Simulation of bulk segregant analysis - control vs selected large pools of recombinant inbred individuals
Acknowledgements: I initially developed simulations using the Hypred software in R by Frank Technow (http://finzi.psych.upenn.edu/library/hypred/html/hypred-package.html), but when it was not supported with updated versions of R I re-wrote the simulations in python to be faster. The code is all my own, but some of the conceptual thinking about how to do the simulation is drawn from Hypred.

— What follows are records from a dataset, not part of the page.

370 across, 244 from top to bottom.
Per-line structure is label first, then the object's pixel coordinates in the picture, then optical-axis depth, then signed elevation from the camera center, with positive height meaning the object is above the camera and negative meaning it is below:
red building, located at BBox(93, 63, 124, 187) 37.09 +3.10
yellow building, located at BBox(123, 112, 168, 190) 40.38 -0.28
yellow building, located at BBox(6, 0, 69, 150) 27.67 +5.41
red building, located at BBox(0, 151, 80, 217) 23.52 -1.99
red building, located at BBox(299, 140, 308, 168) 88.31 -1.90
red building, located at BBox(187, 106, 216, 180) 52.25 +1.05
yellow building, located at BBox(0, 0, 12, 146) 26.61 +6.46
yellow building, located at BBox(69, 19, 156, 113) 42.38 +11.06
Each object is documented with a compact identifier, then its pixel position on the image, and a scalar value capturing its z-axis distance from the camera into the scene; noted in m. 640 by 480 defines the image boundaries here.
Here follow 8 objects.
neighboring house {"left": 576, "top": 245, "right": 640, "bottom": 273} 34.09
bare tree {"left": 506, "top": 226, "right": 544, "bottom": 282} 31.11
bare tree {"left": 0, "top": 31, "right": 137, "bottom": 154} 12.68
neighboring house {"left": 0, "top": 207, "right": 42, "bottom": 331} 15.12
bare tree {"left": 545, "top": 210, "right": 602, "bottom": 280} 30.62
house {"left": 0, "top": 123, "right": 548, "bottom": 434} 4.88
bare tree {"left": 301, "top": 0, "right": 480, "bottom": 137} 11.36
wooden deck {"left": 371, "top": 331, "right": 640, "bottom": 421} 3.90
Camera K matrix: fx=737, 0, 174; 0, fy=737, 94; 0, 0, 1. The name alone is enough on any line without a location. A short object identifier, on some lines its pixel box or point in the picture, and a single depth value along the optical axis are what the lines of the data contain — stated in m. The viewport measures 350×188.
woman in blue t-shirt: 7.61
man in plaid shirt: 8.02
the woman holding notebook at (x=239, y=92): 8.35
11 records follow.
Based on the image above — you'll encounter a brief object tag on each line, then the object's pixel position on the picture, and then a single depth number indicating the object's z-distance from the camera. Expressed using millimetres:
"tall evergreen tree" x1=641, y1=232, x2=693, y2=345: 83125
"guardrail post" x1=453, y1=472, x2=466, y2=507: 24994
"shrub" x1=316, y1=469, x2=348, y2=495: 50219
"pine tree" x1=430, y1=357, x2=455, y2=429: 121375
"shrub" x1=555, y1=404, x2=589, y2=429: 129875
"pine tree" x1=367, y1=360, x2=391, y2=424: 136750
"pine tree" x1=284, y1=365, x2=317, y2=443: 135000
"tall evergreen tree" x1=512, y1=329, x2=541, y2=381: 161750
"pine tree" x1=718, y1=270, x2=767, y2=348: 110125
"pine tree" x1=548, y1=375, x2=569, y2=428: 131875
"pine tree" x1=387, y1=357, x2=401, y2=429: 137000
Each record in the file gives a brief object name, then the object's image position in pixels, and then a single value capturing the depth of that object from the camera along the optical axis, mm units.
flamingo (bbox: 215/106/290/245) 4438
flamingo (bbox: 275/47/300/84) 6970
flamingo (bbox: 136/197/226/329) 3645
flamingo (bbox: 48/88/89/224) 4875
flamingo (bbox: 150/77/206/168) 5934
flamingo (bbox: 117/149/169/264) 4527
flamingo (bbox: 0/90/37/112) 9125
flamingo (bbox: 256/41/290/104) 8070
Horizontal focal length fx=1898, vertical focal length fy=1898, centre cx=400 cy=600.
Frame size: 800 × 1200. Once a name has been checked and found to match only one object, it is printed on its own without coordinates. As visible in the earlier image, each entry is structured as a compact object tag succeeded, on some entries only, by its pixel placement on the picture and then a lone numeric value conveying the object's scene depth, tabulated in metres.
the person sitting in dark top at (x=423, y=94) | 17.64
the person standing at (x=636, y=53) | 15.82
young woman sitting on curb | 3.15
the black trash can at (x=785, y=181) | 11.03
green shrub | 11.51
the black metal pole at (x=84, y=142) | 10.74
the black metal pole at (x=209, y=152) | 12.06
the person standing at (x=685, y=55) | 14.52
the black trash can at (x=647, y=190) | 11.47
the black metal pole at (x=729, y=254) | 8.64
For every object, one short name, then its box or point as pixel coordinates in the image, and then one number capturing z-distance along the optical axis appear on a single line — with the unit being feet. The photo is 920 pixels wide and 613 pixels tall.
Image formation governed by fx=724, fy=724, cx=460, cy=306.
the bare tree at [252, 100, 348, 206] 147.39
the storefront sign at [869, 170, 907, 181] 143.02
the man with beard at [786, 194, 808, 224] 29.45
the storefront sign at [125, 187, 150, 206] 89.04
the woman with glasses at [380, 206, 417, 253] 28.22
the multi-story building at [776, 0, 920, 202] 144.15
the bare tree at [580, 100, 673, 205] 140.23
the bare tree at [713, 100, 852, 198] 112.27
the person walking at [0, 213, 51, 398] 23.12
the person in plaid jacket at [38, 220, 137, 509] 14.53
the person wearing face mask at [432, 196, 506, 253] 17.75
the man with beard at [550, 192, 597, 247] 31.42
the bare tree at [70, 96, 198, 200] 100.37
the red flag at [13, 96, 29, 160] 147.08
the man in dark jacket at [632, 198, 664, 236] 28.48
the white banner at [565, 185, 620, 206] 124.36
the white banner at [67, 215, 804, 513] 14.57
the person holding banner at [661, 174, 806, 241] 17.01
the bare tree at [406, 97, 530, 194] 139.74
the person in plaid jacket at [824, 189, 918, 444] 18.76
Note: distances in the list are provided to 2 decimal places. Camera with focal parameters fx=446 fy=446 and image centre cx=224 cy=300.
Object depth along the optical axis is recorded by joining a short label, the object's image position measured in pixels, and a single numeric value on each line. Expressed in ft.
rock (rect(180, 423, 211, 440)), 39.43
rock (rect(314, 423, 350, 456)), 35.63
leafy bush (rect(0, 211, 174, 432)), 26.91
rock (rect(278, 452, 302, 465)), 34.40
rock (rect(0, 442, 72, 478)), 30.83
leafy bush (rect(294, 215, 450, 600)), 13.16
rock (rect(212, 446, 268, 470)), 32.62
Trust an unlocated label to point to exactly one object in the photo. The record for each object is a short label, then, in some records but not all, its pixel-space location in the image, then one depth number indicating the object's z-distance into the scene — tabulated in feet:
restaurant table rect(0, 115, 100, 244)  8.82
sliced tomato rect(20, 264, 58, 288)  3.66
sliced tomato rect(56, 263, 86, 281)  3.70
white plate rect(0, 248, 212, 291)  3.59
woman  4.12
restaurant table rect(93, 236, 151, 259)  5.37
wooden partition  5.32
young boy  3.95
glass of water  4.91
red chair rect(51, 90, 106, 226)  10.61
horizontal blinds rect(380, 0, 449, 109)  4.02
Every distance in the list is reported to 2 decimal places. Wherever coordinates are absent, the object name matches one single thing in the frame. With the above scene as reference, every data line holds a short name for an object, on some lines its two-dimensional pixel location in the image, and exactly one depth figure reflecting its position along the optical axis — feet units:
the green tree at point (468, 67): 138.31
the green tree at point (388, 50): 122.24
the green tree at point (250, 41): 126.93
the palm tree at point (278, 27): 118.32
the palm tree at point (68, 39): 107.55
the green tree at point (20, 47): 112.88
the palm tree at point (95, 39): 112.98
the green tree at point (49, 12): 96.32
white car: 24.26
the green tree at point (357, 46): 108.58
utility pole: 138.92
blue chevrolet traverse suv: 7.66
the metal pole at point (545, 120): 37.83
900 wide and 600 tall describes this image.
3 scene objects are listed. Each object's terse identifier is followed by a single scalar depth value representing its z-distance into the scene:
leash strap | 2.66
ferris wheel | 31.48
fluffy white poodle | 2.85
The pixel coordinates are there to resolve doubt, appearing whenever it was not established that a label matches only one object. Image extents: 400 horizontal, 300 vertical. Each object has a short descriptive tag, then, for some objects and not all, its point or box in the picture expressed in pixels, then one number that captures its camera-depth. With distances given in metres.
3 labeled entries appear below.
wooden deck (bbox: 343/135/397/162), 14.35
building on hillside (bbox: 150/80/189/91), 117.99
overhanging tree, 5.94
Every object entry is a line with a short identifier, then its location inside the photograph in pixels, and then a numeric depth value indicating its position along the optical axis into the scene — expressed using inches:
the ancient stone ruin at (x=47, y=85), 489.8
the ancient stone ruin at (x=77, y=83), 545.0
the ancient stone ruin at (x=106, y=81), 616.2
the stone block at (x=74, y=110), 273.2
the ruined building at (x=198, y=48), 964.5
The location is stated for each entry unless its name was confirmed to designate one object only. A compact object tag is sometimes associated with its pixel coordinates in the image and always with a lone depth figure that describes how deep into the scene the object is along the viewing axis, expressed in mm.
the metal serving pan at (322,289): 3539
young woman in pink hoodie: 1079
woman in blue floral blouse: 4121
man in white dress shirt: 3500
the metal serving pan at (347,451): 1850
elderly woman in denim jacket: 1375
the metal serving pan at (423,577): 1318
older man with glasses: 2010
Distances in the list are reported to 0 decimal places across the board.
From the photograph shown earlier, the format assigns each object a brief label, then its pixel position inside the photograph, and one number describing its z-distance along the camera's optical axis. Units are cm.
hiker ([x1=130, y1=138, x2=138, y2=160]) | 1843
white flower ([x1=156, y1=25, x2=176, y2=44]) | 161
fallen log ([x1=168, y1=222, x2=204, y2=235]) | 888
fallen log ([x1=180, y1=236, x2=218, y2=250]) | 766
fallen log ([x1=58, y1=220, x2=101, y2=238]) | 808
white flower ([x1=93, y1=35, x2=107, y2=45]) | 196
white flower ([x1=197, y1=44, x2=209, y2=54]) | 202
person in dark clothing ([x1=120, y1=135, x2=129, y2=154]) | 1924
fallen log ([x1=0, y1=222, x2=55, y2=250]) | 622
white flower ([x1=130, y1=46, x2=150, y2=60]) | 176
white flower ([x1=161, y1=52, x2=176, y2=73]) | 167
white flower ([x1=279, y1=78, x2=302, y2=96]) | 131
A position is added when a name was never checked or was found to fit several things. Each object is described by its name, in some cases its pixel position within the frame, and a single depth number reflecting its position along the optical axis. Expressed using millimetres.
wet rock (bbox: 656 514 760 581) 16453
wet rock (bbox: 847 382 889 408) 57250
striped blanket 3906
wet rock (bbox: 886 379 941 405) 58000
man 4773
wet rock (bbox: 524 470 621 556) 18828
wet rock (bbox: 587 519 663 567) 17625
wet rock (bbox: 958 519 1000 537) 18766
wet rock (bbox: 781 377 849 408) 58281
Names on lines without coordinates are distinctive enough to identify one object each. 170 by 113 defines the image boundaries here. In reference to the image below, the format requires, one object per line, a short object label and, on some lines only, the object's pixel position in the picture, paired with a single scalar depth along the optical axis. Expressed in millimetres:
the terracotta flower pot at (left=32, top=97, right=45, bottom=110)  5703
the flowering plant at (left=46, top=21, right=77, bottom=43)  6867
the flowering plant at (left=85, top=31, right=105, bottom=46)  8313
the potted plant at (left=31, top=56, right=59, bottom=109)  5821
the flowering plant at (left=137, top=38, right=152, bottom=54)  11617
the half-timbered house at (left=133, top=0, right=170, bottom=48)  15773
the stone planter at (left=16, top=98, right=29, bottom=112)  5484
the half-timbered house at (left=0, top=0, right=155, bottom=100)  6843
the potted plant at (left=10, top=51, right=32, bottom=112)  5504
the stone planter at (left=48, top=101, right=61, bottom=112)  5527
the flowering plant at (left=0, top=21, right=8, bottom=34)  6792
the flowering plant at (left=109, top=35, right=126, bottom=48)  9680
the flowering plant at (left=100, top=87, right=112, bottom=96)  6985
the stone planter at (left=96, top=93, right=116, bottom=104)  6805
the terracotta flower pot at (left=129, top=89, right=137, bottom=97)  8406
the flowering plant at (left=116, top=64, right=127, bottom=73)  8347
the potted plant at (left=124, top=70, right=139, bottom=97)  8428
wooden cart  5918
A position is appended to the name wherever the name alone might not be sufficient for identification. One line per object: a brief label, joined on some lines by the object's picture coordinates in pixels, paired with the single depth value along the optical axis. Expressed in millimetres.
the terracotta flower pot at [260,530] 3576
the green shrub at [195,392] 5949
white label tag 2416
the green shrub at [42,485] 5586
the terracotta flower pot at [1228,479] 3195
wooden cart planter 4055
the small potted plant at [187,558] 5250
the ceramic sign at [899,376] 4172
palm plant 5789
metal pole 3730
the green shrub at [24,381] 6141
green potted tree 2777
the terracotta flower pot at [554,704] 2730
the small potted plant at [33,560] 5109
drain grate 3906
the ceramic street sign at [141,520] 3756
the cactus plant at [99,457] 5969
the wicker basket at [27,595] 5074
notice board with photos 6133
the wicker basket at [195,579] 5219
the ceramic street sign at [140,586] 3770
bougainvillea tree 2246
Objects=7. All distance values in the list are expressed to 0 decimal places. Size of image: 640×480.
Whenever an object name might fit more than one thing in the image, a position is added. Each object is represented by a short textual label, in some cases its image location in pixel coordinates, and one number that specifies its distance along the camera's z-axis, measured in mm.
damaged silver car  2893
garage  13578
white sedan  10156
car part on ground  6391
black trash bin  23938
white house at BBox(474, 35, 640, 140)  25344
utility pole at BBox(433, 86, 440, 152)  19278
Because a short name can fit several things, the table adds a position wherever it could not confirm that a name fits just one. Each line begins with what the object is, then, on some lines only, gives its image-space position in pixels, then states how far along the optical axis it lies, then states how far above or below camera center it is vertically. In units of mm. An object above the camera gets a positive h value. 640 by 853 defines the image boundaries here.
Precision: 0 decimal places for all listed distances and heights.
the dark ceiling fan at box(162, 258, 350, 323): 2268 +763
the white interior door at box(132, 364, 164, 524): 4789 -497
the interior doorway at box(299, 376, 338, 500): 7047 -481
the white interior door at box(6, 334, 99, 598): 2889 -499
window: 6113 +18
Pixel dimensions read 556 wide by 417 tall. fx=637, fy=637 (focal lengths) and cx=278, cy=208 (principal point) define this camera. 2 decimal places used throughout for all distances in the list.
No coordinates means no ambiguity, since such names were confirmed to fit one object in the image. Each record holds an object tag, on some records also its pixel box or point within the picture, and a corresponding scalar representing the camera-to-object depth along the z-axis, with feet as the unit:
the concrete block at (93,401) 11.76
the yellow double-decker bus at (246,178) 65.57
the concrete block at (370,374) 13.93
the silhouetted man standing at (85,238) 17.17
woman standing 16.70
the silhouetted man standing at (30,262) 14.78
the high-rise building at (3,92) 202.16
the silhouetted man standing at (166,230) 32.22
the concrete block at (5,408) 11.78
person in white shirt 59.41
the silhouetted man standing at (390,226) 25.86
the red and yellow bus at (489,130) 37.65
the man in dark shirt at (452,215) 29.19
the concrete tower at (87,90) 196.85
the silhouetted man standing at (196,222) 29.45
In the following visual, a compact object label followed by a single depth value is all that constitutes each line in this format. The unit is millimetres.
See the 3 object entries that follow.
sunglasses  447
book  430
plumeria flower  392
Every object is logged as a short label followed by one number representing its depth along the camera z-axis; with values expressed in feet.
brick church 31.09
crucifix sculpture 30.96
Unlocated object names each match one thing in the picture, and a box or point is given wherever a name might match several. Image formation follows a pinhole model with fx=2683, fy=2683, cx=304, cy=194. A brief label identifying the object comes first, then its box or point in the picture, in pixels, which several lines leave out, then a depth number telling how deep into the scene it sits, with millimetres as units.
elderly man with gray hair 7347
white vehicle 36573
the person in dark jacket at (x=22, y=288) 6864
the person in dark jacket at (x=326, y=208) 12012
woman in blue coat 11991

Simulations are done in two stages:
- recombinant populations are created with runCreatePop.py using the functions defined in recombSim2.py. You can edit the script to specify the size of the population (Ns), number of simulations (numSims) and values for the number of generations (Gs) at which you want to store the populations generated. These generations are stored in compressed numpy format (.npz) in separate folders by population size and generations number.
With populations larger than 10,000 it is best to run simulations in parallel on a cluster as they can take many hours to run (100,000 runs in almost 20 hours per simulation)
- To test specific questions about experimental parameters, the recombinant populations (.npz files) are used to simulate phenotypic selection and sequencing to generate allele frequencies at each locus in each experiment, using the runSelect_XXXX.py scripts. I have created separate versions to test the effect of population size (runSelect_popn.py), number of generations (runSelect_generation.py), % of population selected (runSelect_selectDepth.py) and sequencing depth (runSelect_seqDepth.py). These scripts also require the funcitons in recombSim2.py. The output is a set of pairs o text files (one for the control population and one for the selected population) for each combination of parameters (that are recorded in the filename). Each row in the file contains allele frequencies at each locus in a single simulation (50 sims means 50 rows).